From cac9635a6733ffbbd816b33e21c3054e0cd81ab1 Mon Sep 17 00:00:00 2001
From: Pei Yang <peiyang@baidu.com>
Date: Fri, 12 Mar 2021 18:48:31 +0800
Subject: [PATCH] [Paddle-TRT] Fix engine key in trt int8 calibration (#31513)

* fix engine key in trt int8 calibration

* fix unit test
---
 .../ir_passes/tensorrt_subgraph_pass.cc       | 26 ++++++++++++-------
 .../fluid/inference/api/analysis_predictor.cc |  4 +--
 .../operators/tensorrt/tensorrt_engine_op.h   | 12 ++++++---
 .../tensorrt/tensorrt_engine_op_test.cc       |  4 +++
 4 files changed, 31 insertions(+), 15 deletions(-)

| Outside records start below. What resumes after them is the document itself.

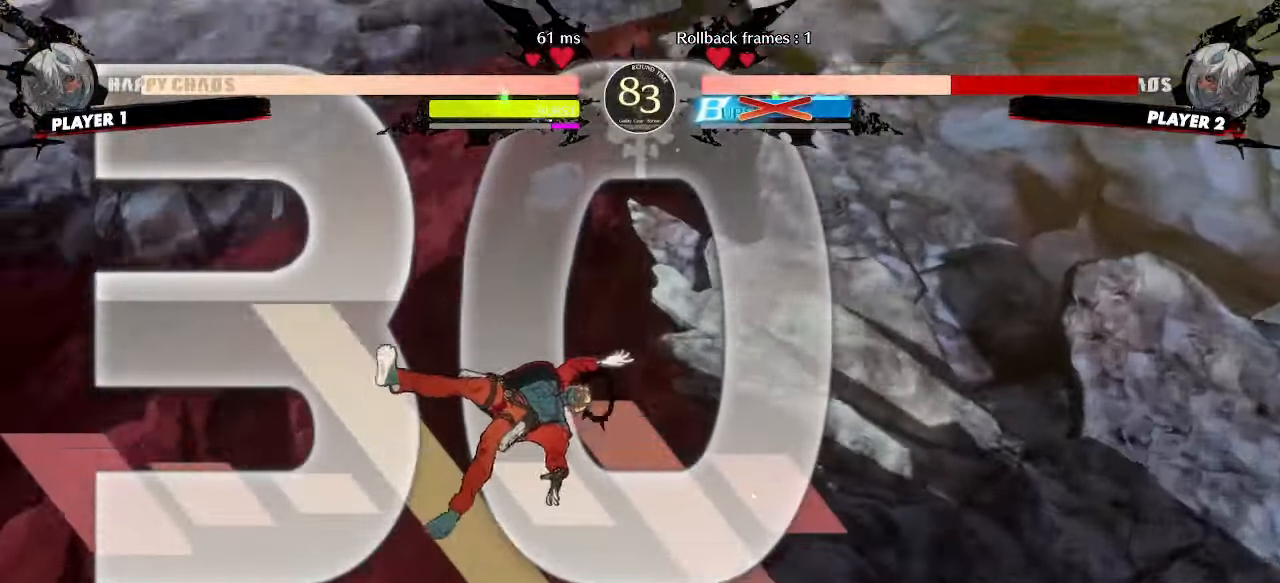
{"buttons": ["DPAD_RIGHT"], "events": []}
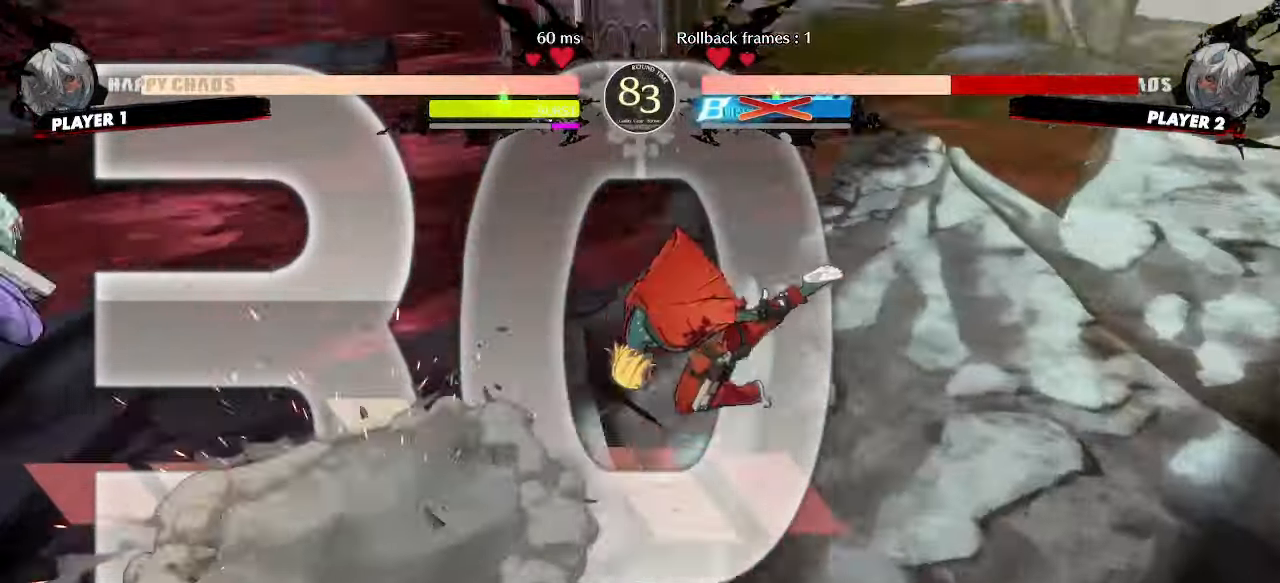
{"buttons": ["DPAD_RIGHT"], "events": []}
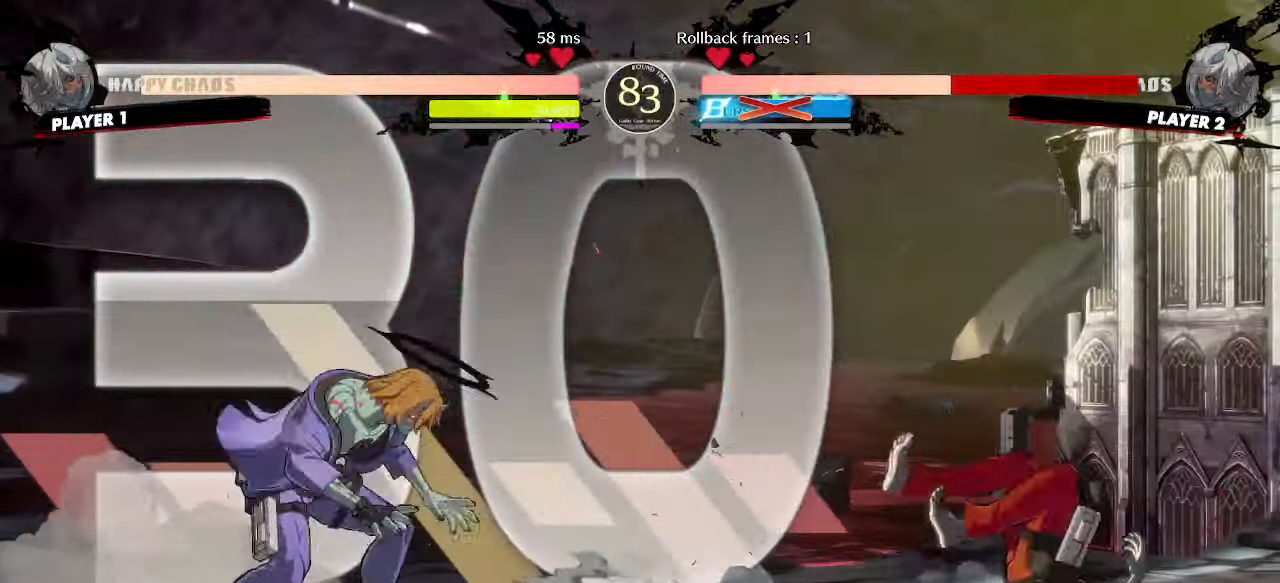
{"buttons": ["DPAD_RIGHT"], "events": []}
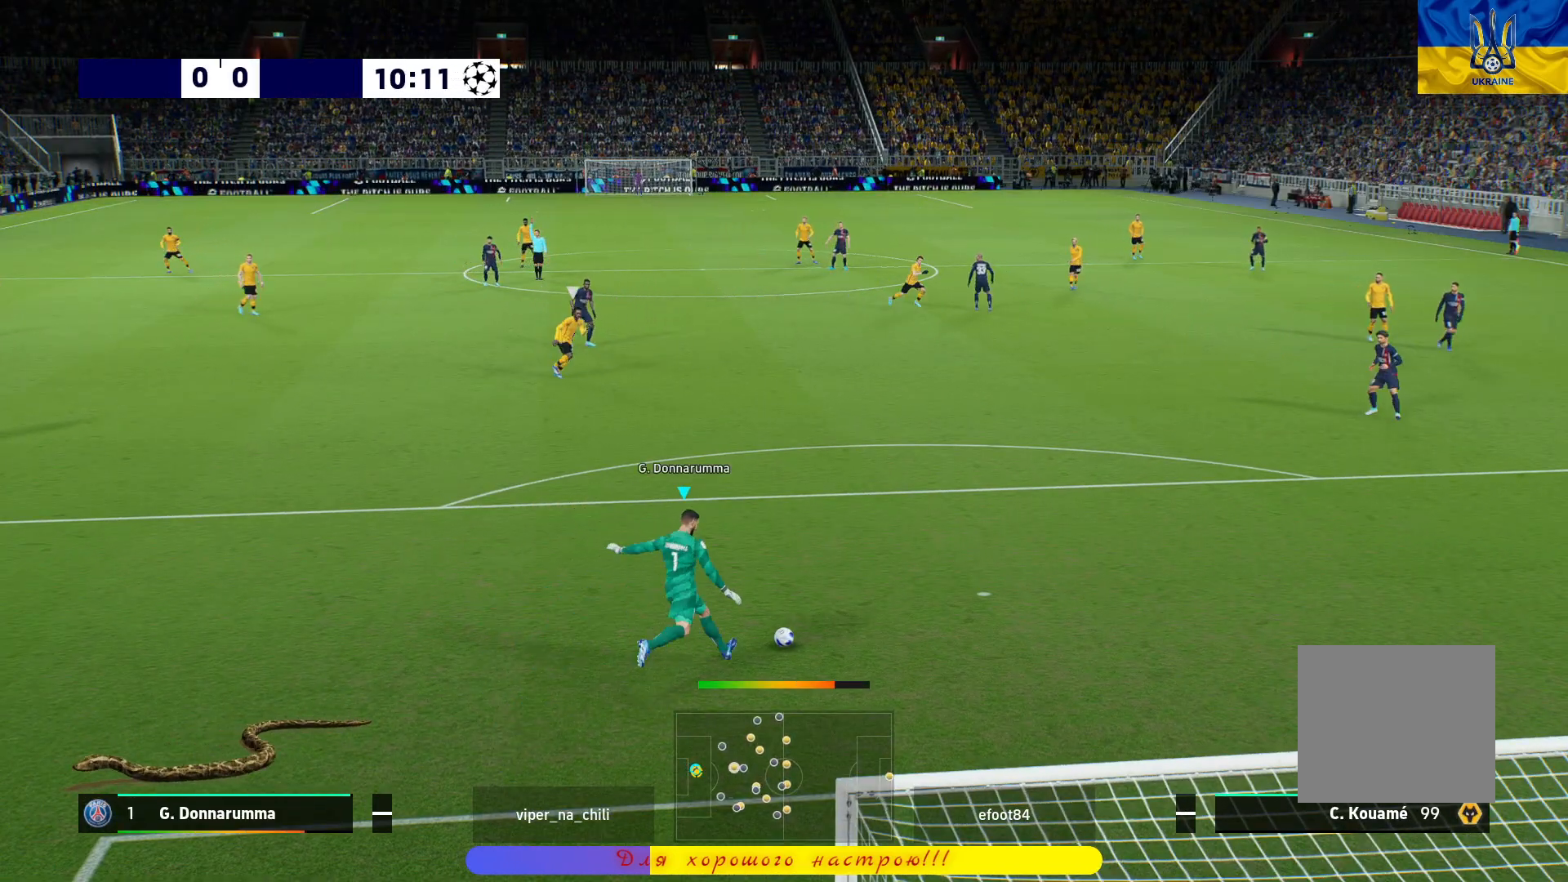
Gameplay with a controller (PlayStation layout); each line is a JSON object with the inputs held at the frame after it. "events" lists button and stick changes between this image and that frame as [ms after this image, input, new state], when the widget could be followed in between.
{"buttons": ["R1"], "left_stick": "up-left", "right_stick": "center", "events": [[233, "R1", "down"], [233, "left_stick", "up-left"]]}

diff --git a/paddle/fluid/inference/analysis/ir_passes/tensorrt_subgraph_pass.cc b/paddle/fluid/inference/analysis/ir_passes/tensorrt_subgraph_pass.cc
index 8a14e168ca..59ed09b96c 100644
--- a/paddle/fluid/inference/analysis/ir_passes/tensorrt_subgraph_pass.cc
+++ b/paddle/fluid/inference/analysis/ir_passes/tensorrt_subgraph_pass.cc
@@ -86,7 +86,7 @@ std::string GenerateEngineKey(const std::set<std::string> &engine_inputs,
                               const std::string &predictor_id,
                               const std::string &max_batch_size,
                               const std::string &precision,
-                              const std::string &use_calib_mode) {
+                              const bool for_calibration) {
   std::string engine_hash_key = "";
   for (auto name : engine_inputs) {
     engine_hash_key += name;
@@ -97,12 +97,13 @@ std::string GenerateEngineKey(const std::set<std::string> &engine_inputs,
     engine_hash_key += "#";
   }
   engine_hash_key += predictor_id;
-  engine_hash_key += "#";
-  engine_hash_key += max_batch_size;
+  if (!for_calibration) {
+    engine_hash_key += "#";
+    engine_hash_key += max_batch_size;
+  }
   engine_hash_key += "#";
   engine_hash_key += precision;
-  engine_hash_key += "#";
-  engine_hash_key += use_calib_mode;
+
   auto engine_key = std::to_string(std::hash<std::string>()(engine_hash_key));
   VLOG(2) << "TRT engine hash key: " << engine_hash_key;
   VLOG(2) << "TRT engine key: " << engine_key;
@@ -258,24 +259,31 @@ void TensorRtSubgraphPass::CreateTensorRTOp(
   // TODO(NHZlX)
   // There are models with the same structure but the different parameters,
   // when running in the 'use_serialize' mode, there is a bug.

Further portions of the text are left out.